The squid giant synapse (Fig 1) was first recognized by John Zachary Young in 1939. It lies in the stellate ganglion on each side of the midline, at the posterior wall of the squid’s muscular mantle. Activation of this synapse triggers a synchronous contraction of the mantle musculature, causing the forceful ejection of a jet of water from the mantle. This water propulsion allows the squid to move rapidly through the water and even to jump through the surface of the water (breaking the air-water barrier) to escape predators.

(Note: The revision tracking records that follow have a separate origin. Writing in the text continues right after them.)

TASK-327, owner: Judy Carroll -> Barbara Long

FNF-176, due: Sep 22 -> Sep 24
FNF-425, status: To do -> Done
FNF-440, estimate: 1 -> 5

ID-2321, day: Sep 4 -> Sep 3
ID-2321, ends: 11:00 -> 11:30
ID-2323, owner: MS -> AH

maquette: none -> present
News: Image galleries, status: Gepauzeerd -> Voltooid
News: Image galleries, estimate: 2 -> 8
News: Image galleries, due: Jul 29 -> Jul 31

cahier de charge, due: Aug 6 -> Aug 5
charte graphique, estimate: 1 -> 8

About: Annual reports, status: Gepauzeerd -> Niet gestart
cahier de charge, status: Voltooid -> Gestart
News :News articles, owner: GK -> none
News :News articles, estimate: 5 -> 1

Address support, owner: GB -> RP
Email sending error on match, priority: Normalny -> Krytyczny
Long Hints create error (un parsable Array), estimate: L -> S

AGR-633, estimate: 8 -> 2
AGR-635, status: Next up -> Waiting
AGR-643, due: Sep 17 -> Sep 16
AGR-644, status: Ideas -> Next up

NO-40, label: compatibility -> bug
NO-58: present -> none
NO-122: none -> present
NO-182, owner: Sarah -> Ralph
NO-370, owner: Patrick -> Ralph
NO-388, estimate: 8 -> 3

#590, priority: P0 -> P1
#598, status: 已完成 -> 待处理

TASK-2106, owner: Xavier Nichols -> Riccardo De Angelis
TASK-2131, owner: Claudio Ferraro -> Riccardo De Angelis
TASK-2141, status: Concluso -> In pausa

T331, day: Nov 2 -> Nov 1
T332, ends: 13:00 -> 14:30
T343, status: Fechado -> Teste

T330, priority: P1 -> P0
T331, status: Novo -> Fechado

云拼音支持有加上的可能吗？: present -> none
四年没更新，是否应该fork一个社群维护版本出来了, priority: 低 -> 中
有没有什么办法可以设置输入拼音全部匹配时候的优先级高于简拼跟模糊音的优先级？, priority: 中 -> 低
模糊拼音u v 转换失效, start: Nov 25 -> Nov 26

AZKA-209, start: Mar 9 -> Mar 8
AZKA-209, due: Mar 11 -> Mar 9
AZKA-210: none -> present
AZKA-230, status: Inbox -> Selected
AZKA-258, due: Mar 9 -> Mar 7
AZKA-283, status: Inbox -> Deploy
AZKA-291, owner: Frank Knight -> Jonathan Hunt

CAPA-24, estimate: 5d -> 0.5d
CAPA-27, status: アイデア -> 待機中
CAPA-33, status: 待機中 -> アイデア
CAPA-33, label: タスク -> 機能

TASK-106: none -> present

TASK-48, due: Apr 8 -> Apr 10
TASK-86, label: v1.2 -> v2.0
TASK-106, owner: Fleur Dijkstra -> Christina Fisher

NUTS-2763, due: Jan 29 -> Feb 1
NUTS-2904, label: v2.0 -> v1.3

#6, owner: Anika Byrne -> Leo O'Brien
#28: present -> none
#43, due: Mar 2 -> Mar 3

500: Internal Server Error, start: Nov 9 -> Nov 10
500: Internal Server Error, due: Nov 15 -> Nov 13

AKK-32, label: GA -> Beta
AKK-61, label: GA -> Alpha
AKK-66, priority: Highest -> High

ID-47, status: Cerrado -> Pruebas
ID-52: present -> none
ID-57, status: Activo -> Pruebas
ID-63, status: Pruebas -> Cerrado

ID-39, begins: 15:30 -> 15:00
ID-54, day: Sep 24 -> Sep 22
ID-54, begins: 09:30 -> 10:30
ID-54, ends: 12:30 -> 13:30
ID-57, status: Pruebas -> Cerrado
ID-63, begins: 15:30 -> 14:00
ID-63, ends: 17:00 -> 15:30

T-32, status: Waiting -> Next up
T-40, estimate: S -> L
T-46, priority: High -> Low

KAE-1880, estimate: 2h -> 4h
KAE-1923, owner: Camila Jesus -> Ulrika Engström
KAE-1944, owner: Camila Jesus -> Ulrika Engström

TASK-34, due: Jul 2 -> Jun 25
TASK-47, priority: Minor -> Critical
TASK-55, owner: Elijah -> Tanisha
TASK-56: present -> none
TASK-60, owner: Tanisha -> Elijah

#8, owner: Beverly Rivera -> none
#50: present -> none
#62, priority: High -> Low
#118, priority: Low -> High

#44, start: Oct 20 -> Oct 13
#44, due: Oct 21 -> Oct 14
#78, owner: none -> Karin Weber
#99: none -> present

The signal to the mantle is transmitted via a chain consisting of three giant neurons organized in sequence. The first is located in the ventral magnocellular lobe, central to the eyes. It serves as a central integrating manifold that receives all sensory systems and consists of two symmetrical neurons (I). They, in turn, contact secondary neurons (one in each side) in the dorsal magnocellular lobe and (II) and in turn contact the tertiary giant axons in the stellate ganglion (III, one in each side of the mantle). These latter are the giant axons that the work of Alan Hodgkin and Andrew Huxley made famous. Each secondary axon branches at the stellate ganglion and contacts all the tertiary axons; thus, information concerning relevant sensory input is relayed from the sense organs in the cephalic ganglion (the squid’s brain) to the contractile muscular mantle (which is activated directly by the tertiary giant axons).
Many essential elements of how all chemical synapses function were first discovered by studying the squid giant synapse. Early electrophysiological studies demonstrated the chemical nature of transmission at this synapse by making simultaneous intracellular recording from the presynaptic and postsynaptic terminals in vitro (Bullock & Hagiwara 1957, Hagiwara & Tasaki 1958, Takeuchi & Takeuchi 1962). Classical experiments later on demonstrated that, in the absence of action potentials, transmission could occur (Bloedel et al. 1966, Katz & Miledi 1967, Kusano, Livengood & Werman 1967). The calcium hypothesis for synaptic transmission was directly demonstrated in this synapse by showing that at the equilibrium potential for calcium, no transmitter is released (Katz & Miledi 1967). Thus, calcium entry and not the change in the transmembrane electric field per se is responsible for transmitter release (Llinás et al. 1981,[not specific enough to verify] Augustine, Charlton & Smith 1985). This preparation continues to be the most useful for the study of the molecular and cell biological basis for transmitter release. Other important new mammalian preparations are now available for such studies such as the calyx of Held.